**REQUEST:** Below are the records. Count the lines containing the string "好きなこと", and reply with the number alone.

**SUPPLIED RECORDS:**
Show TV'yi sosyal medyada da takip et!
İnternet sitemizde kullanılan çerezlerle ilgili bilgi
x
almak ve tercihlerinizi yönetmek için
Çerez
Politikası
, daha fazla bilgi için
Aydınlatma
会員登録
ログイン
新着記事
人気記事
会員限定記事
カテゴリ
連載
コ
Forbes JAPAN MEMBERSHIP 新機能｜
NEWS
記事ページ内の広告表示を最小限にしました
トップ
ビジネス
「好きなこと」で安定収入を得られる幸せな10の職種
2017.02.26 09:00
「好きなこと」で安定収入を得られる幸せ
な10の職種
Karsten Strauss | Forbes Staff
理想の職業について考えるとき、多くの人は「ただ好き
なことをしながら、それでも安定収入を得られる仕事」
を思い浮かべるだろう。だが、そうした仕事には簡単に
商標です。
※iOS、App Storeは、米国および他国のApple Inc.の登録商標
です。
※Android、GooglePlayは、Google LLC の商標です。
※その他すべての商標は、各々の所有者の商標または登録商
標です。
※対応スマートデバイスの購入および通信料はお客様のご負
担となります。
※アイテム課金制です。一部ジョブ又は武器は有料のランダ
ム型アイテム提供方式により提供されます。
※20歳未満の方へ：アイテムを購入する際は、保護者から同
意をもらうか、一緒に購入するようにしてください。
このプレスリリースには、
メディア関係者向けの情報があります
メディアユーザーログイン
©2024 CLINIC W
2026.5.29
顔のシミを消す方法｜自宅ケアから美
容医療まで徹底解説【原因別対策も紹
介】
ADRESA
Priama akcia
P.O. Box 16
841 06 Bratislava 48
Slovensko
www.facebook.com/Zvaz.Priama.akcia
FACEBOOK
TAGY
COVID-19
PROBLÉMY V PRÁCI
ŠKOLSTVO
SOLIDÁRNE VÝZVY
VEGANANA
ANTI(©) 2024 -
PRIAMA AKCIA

**RESPONSE FOR THIS EXERCISE:** 2